Jason, the 10-year-old, tells you that he has now reached a point where he knows the line between make-believe and reality, and he says of his father, "He knows I know he knows." At this point, Jason makes an argument for self-regulation of his own TV and video-game watching. Is there such an age? And if so, when is it? How does a parent know that their child knows?
Actually, he was very respectful of his parents' discussions with him about violence and of the rules they had made about his violent video games, which he loved. He respected their requirement that the game be mostly about interaction or skill or something other than violence, though it could have violence in it. They didn't want him playing games where all you did was kill. He understood that.
Jason also said, after Columbine, that he was much more concerned about the violent video games he played than he had been before. And he thought maybe his parents should prohibit him from playing them, although he knew he would be very angry for several months if they made that rule. The important thing about Jason and his violent games was the way that he talked about them with his father. That relationship was important to him, and his father understood his interest, but Jason understood his father's concern.
Jason is a good example of how a child can have an interest in violence but not be a violent human being. He was a very caring boy who thought a lot about the feelings of other children. It's hard to say what's right for everybody. It really does depend on the child. If he was a child who did nothing but play violent video games, and didn't have any friends and didn't talk to his parents, he would have a very different overall picture, and I would be a lot more worried about that child than I was about Jason.
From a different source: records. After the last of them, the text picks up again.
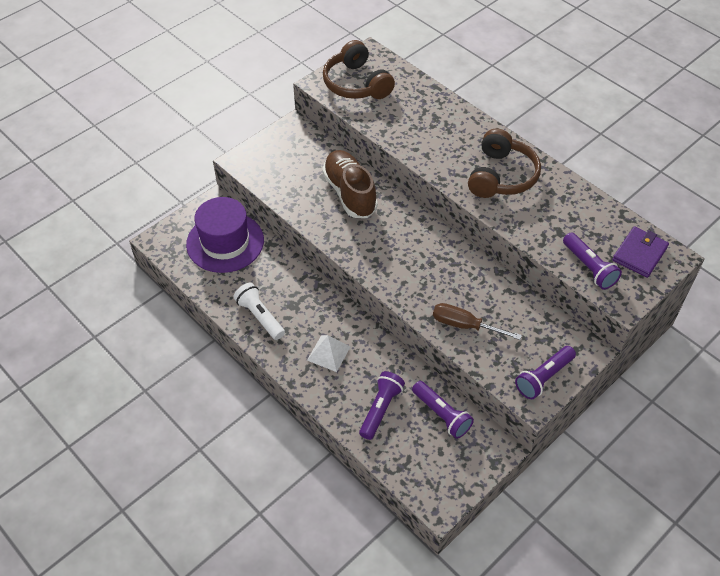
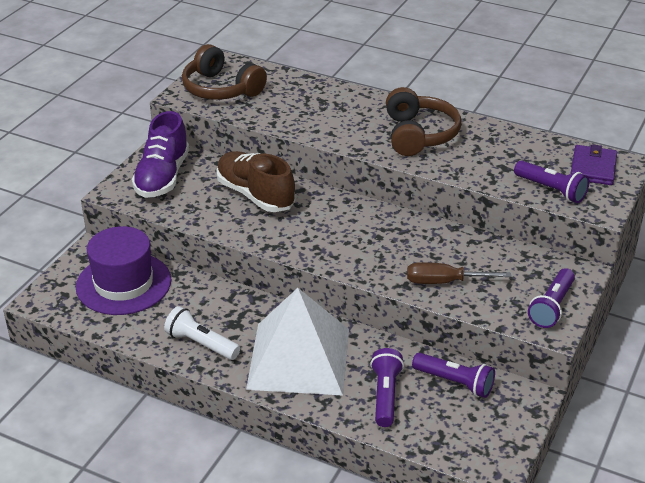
camera: 20 degrees left, 15 degrees down
white pyramid [307,335,350,372] -> white pyramid [246,288,349,396], size x2.37
none -> purple shoe [132,111,189,198]

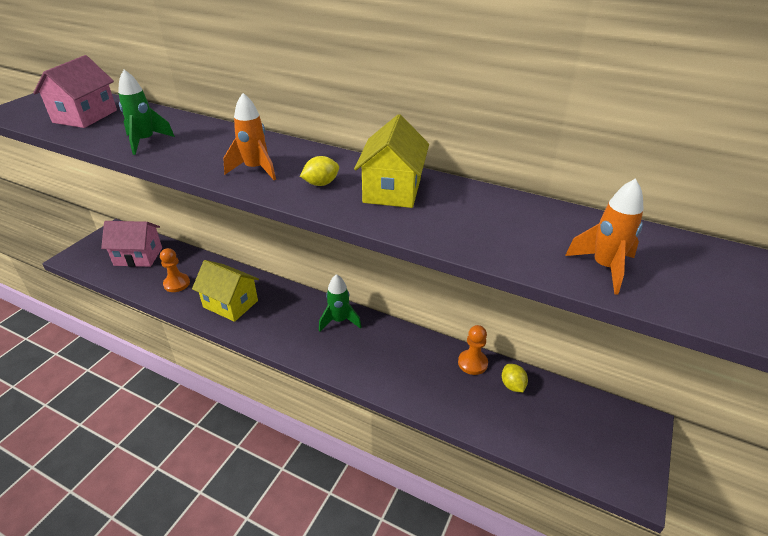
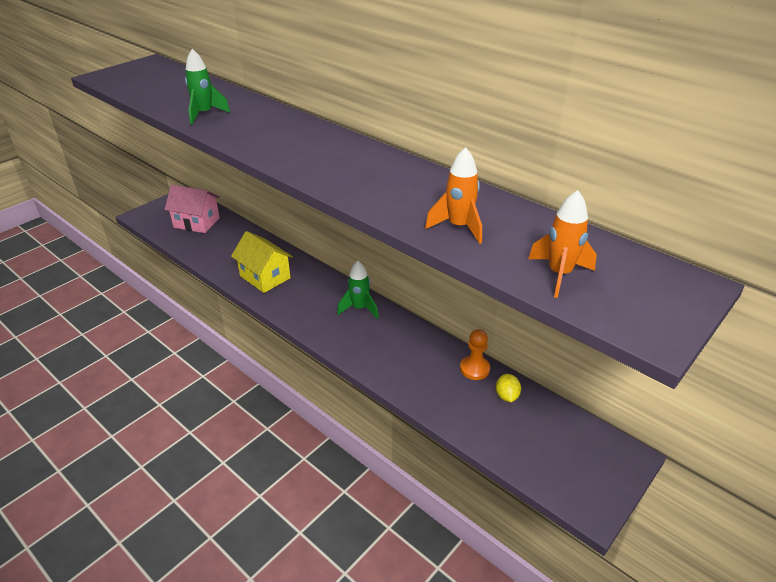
camera: 15 degrees right, 0 degrees up
pink house [33,55,117,128] -> none
orange pawn [160,248,190,292] -> none
orange rocket [223,93,276,180] -> orange rocket moved to [425,147,482,244]
yellow lemon [300,156,339,186] -> none
yellow house [354,114,429,208] -> none

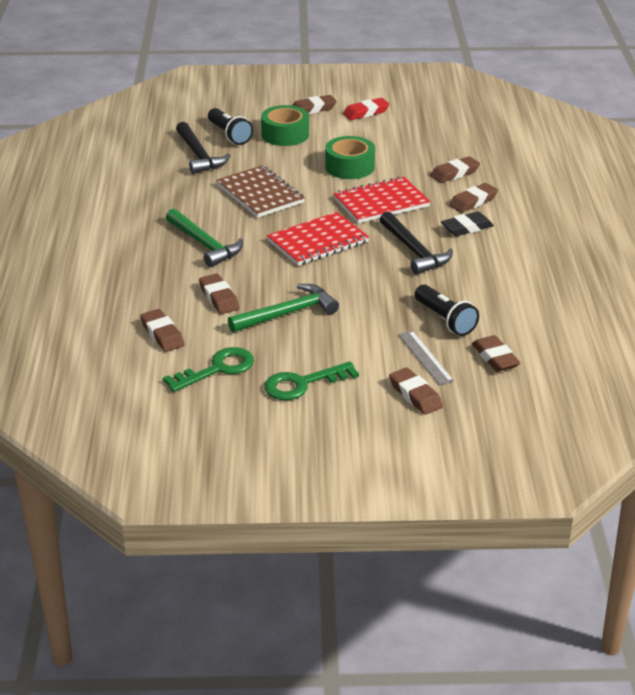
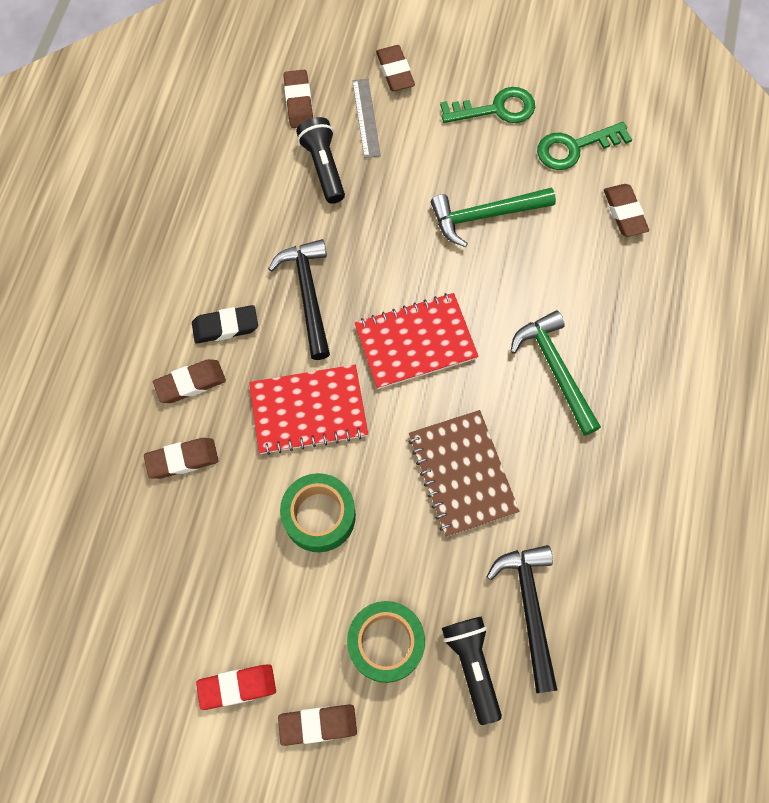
camera: 165 degrees left, 35 degrees up
brown eraser [199,274,240,314] -> none

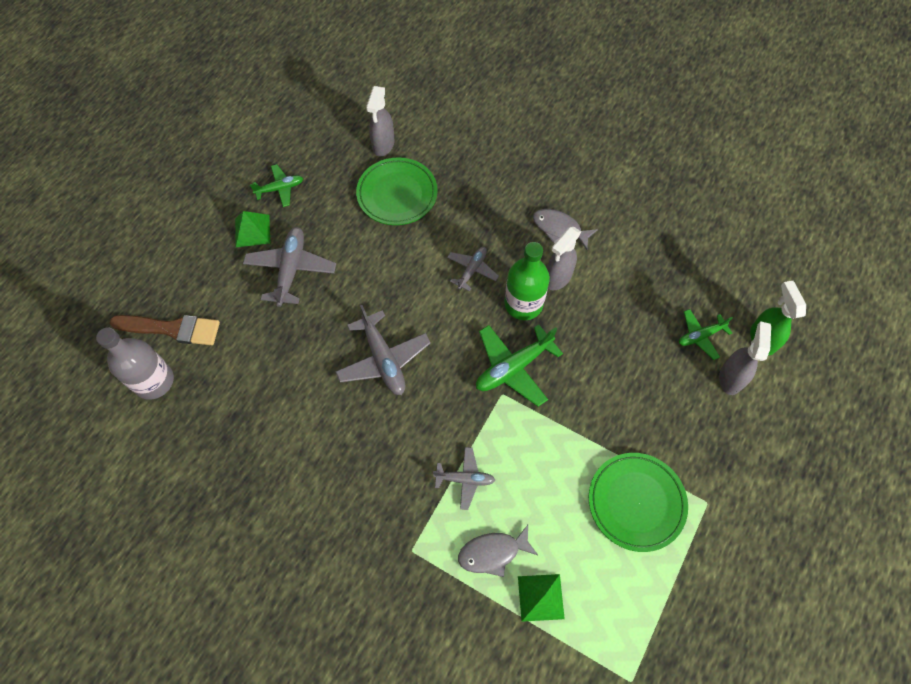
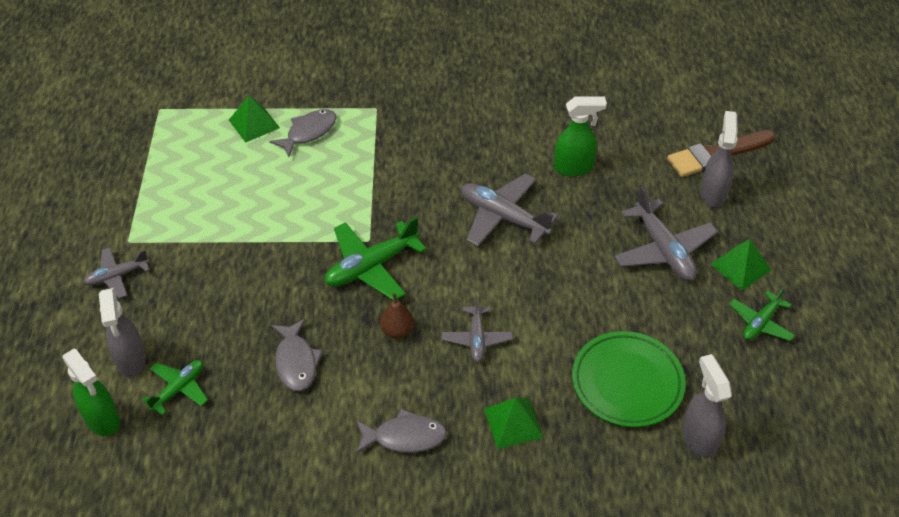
camera: 150 degrees right, 15 degrees down
grey bottle [96,327,174,400] -> none
grey plane [433,447,495,510] -> grey plane moved to [83,247,149,299]
green plane [476,325,563,407] -> green plane turned 150 degrees counterclockwise [324,217,426,300]
green bottle [504,242,550,320] -> brown pear [380,293,414,338]
grey spray bottle [547,227,581,290] -> grey spray bottle moved to [700,111,738,207]
green plate [589,453,688,552] -> none
none -> grey fish [271,319,323,391]
none -> green pyramid [484,398,544,449]
none -> green spray bottle [554,96,607,176]

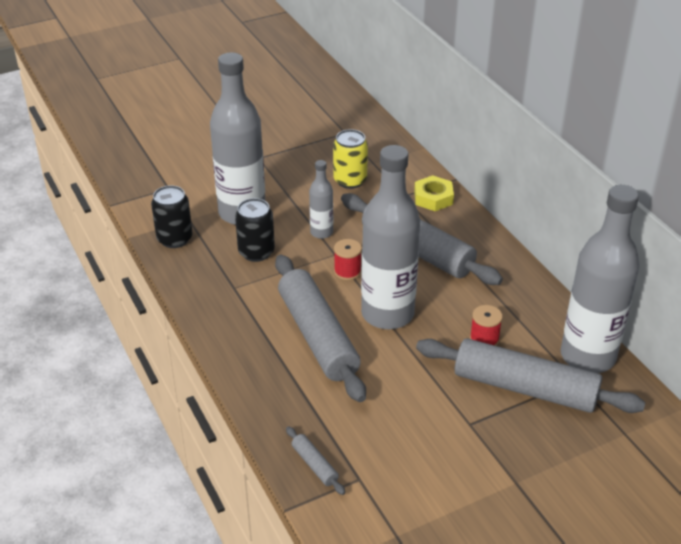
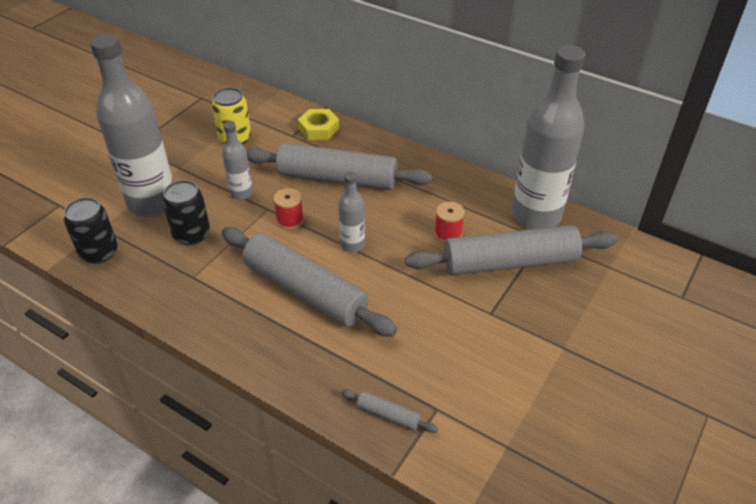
camera: 30 degrees left, 5 degrees up
grey bottle [361,145,420,329] -> grey bottle [338,171,365,252], size x0.47

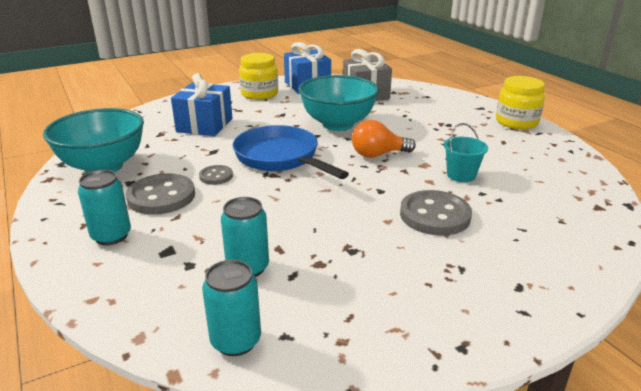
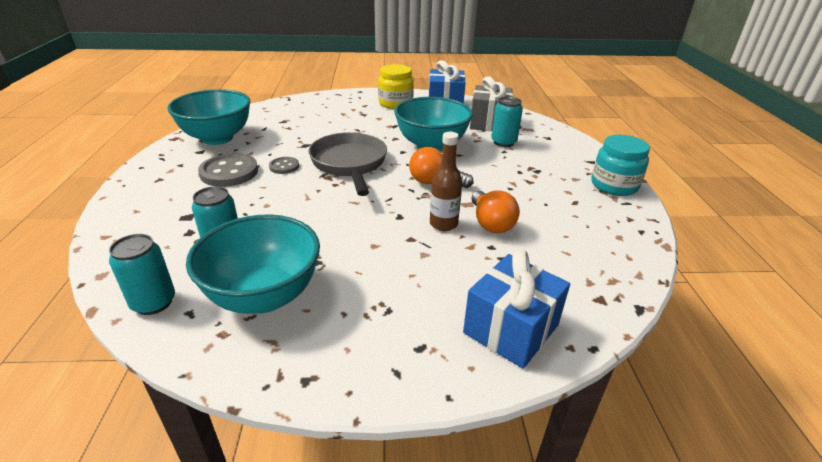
camera: 25 degrees right, 5 degrees up
turquoise can [78,170,131,245] -> turquoise can moved to [491,96,523,147]
blue gift [171,73,232,136] -> blue gift moved to [463,250,570,369]
blue pan [233,125,349,179] -> grey pan [308,132,387,196]
grey button [400,190,472,236] -> none
turquoise bucket [444,123,488,182] -> orange light bulb [471,190,520,233]
yellow jar [496,76,545,129] -> turquoise jar [591,135,650,196]
none -> turquoise bowl [186,214,320,314]
none -> brown bottle [430,132,462,231]

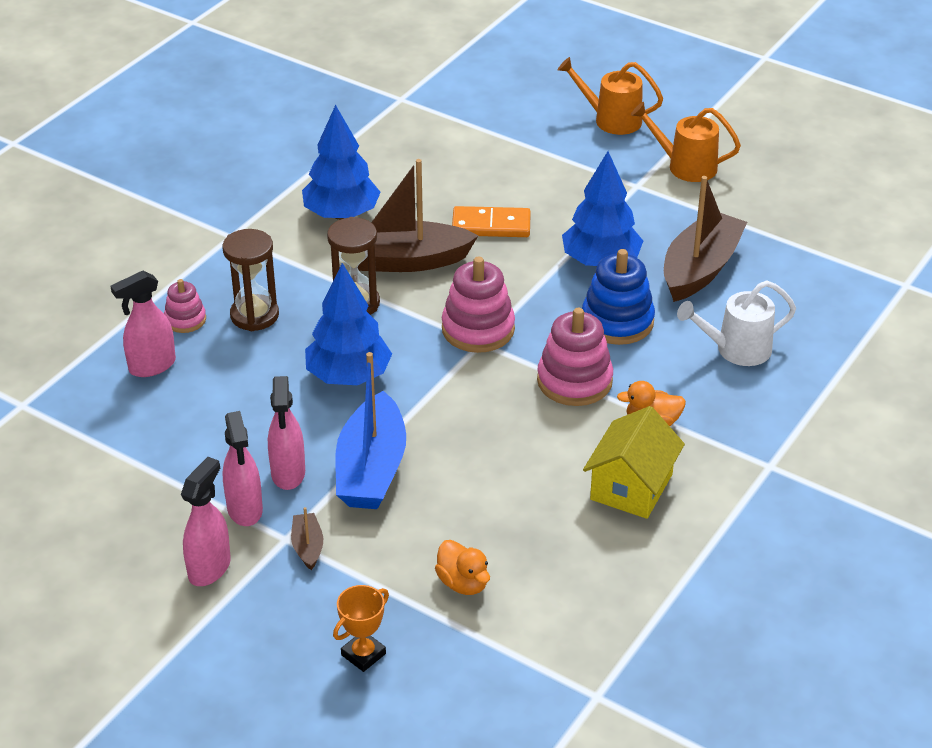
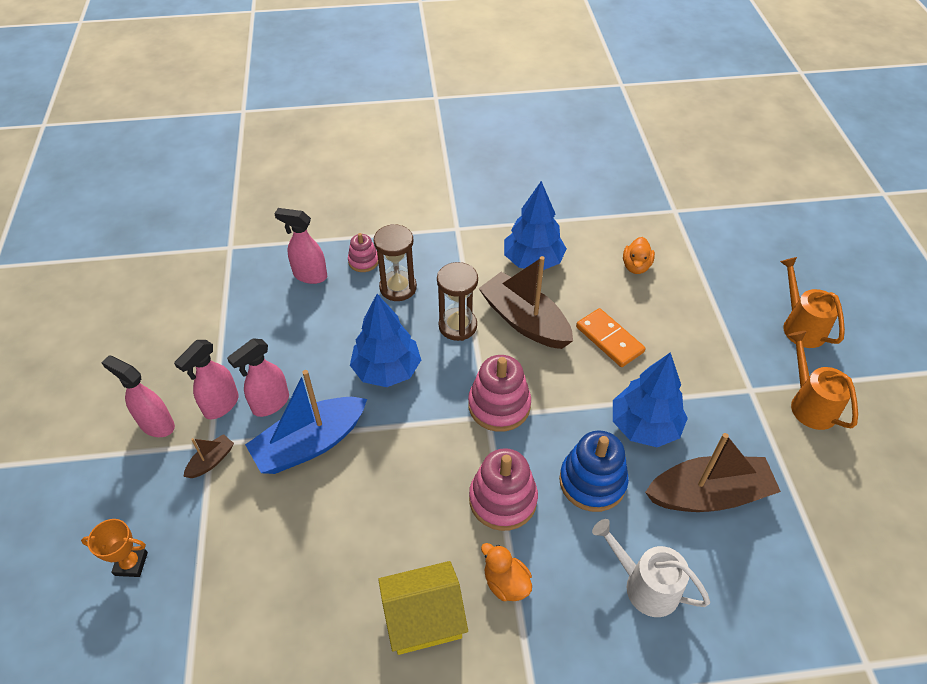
camera: 50 degrees right, 10 degrees up
pink spray bottle [181,457,231,586] -> pink spray bottle turned 135 degrees counterclockwise [101,355,175,437]
orange duck [435,540,490,595] -> orange duck moved to [623,237,655,274]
Jason makes the distinction between "purposeful" violence -- such as that in "Amistad," which comes with social content -- and "senseless" or "gratuitous" violence, such as the kind seen in, say, "Anaconda." Is there such a distinction?
Certainly, at his age, he was able to distinguish between movies that were violent just for excitement and stimulation and movies that had a deeper meaning, which he felt "Amistad" had. I don't know that the 5- and 6-year-olds would be able to make that distinction, because they wouldn't be able to tell what was real and what was not real. They wouldn't be able to tell if, say, "Amistad" was a violent fantasy or a historical fiction.
What do you believe is the ultimate effect on children who are punished for their violent fantasies?
First of all, I think they believe they are bad to have them at all. And that's a terrible position for them to be in, because they can't stop their fantasies. If anything, they are likely to have them more intensely after they have been punished. They're not likely to have fewer violent fantasies after being punished. So it can trigger a vicious cycle of negative feelings.
It's also a lost opportunity -- they are not going to be very willing, even if someone asks them, to talk about their fears and their worries, because they've found that it's dangerous to do so. So getting them help may become even harder.
But it depends upon what the rest of the picture looks like. If the 14-year-old writing the story also is surly with teachers, doesn't have a good relationship with his parents, doesn't have friends and seems to be obsessed with violent fantasies, that is a very different picture of a child than one who seems to be getting along well with people and writes one violent story.
If a parent is concerned about a child's violent play, then it would be good to talk to somebody about that. As parents, we know our children, and if they are playing in a way that's new and disturbing, we should trust ourselves and act on that. We should talk to someone -- it could be a teacher we know very well, or a pediatrician or health professional. But I think we should trust that worry and that knowing that something is wrong and get the help we need.